* **Given data**
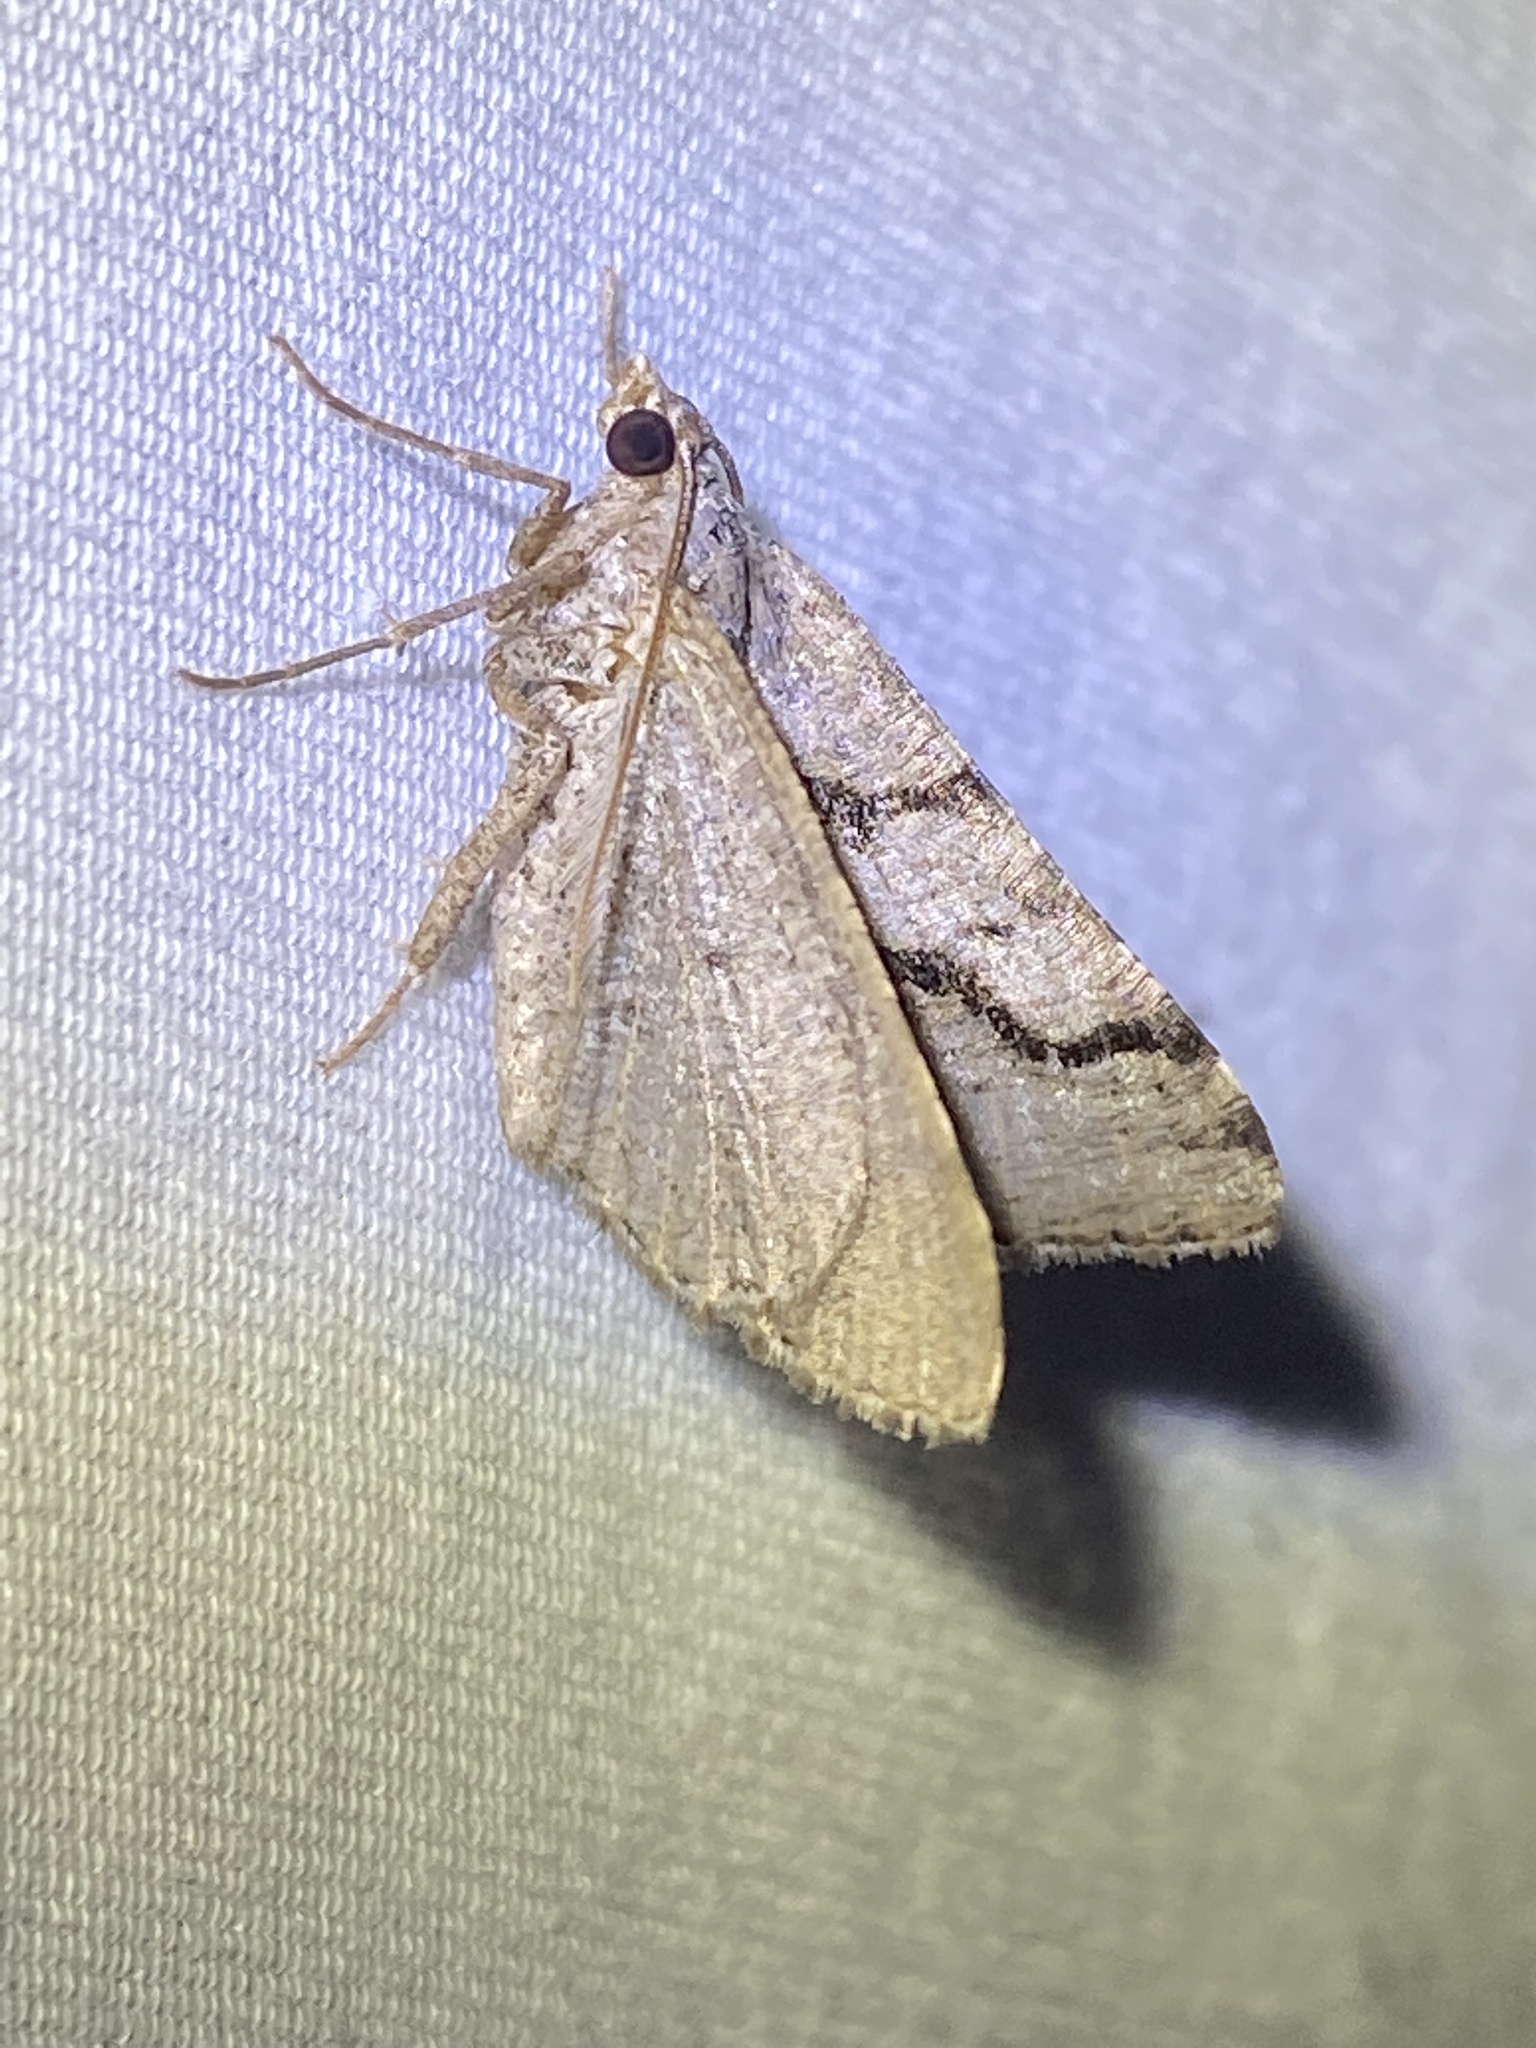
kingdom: Animalia
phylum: Arthropoda
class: Insecta
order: Lepidoptera
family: Geometridae
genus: Digrammia
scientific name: Digrammia continuata
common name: Curve-lined angle
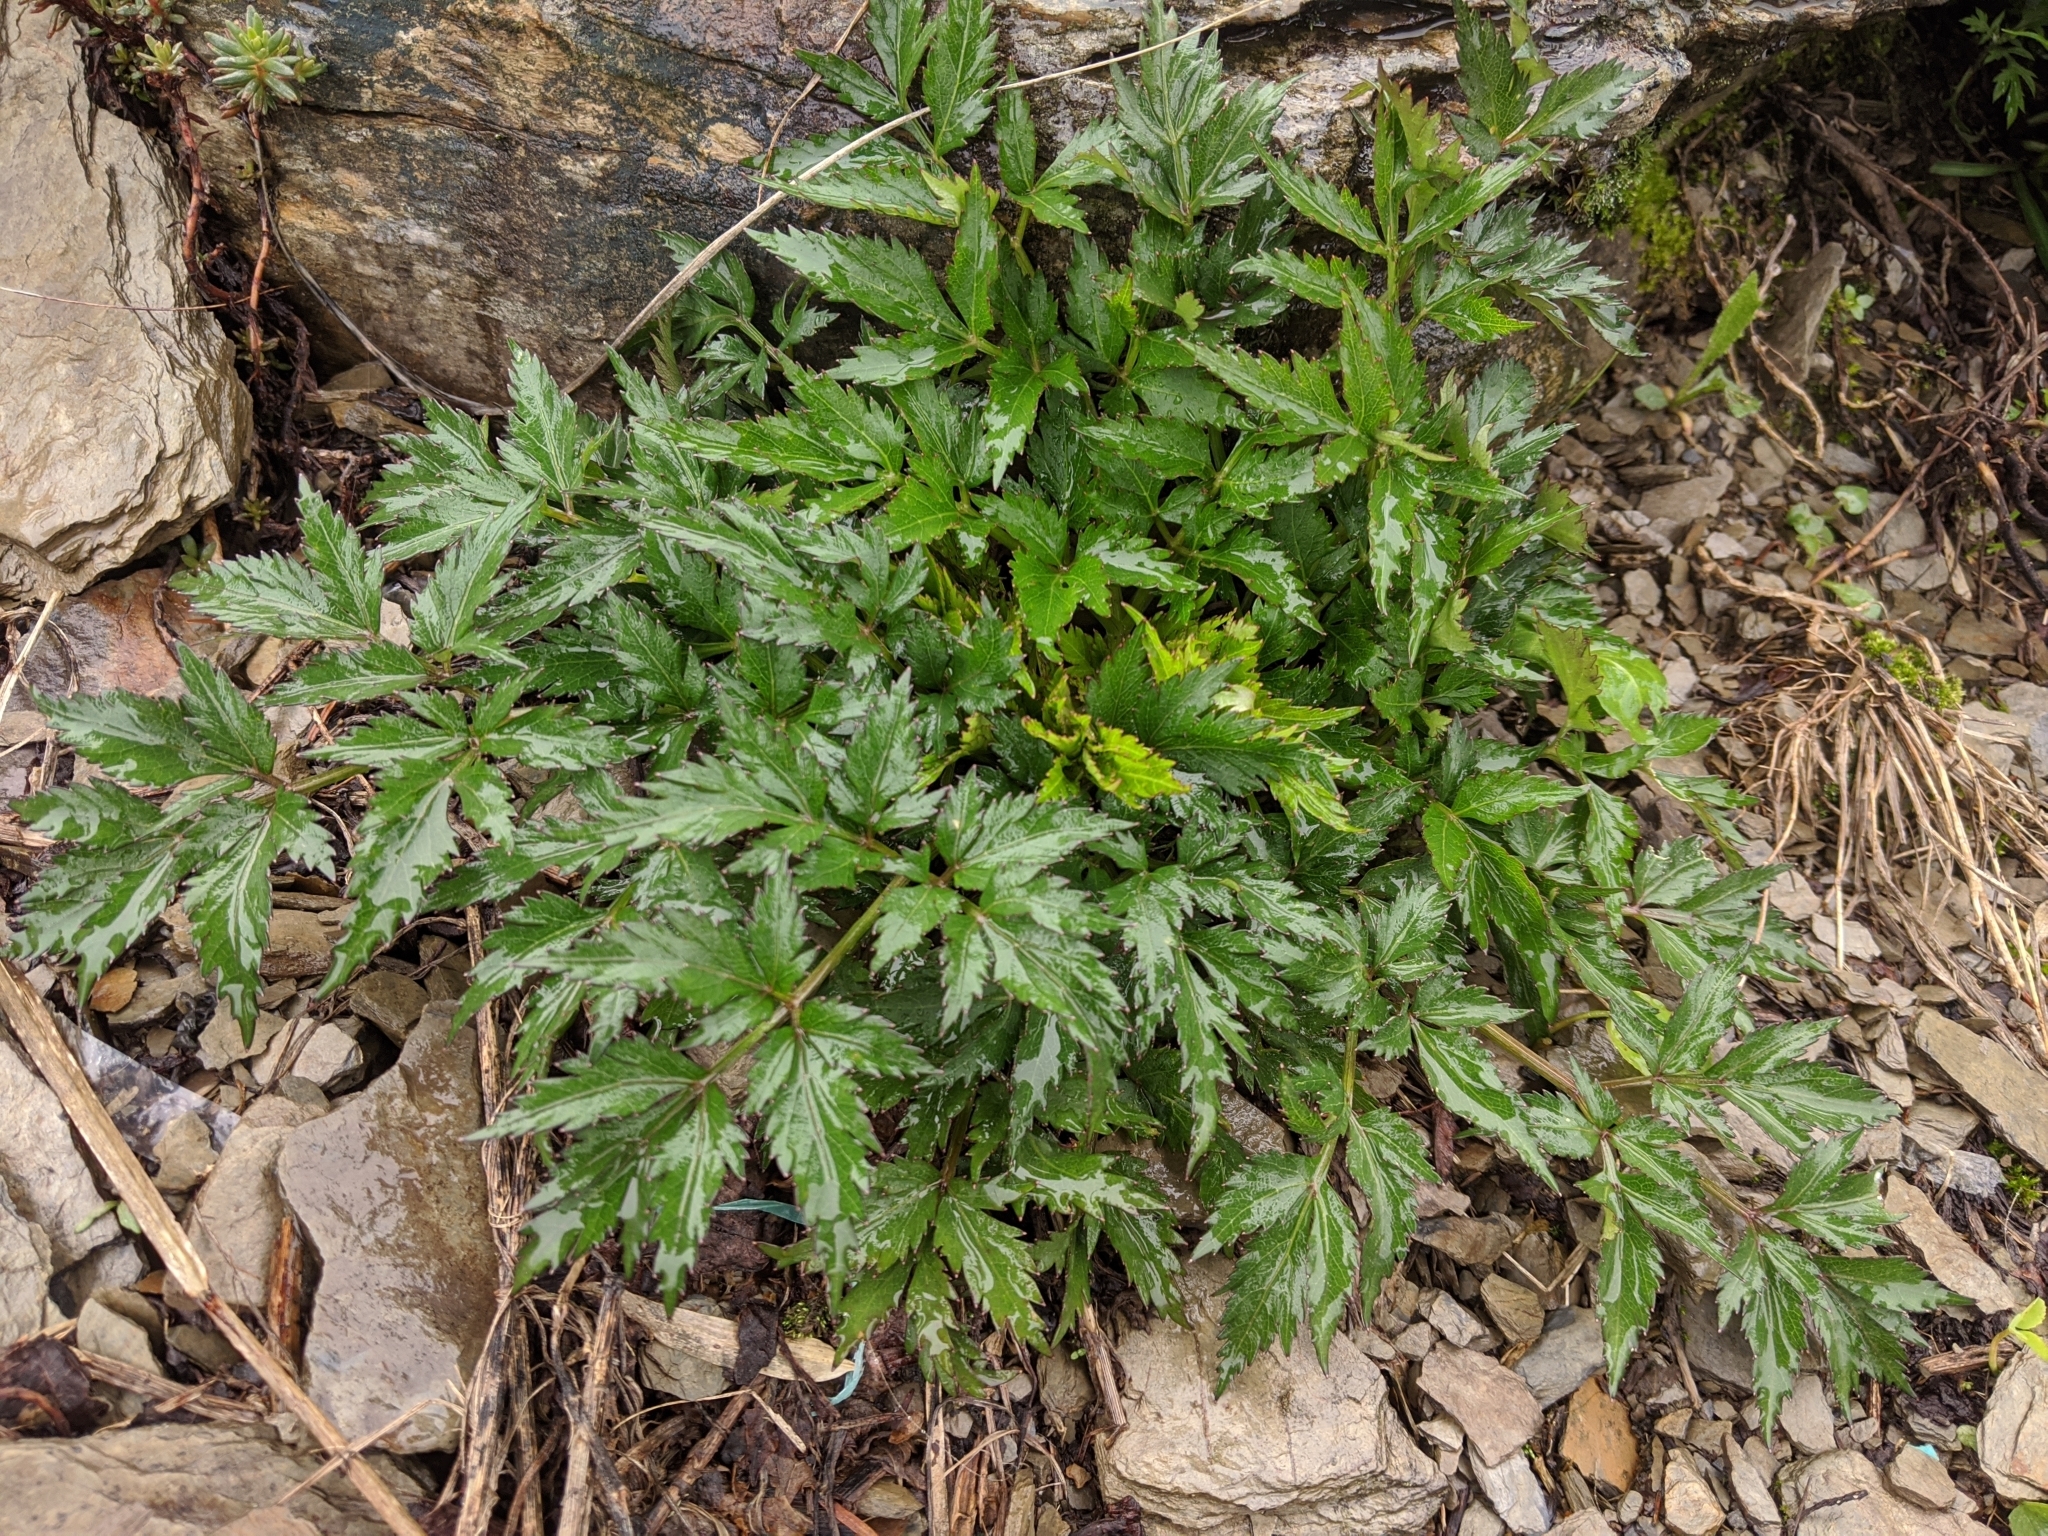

* **Task prompt**
Update the lines of these records by replacing "common name" with "vernacular name" and keeping everything else unchanged. Leave the pictures out of your answer.

* **Written solution**
kingdom: Animalia
phylum: Arthropoda
class: Insecta
order: Lepidoptera
family: Geometridae
genus: Digrammia
scientific name: Digrammia continuata
vernacular name: Curve-lined angle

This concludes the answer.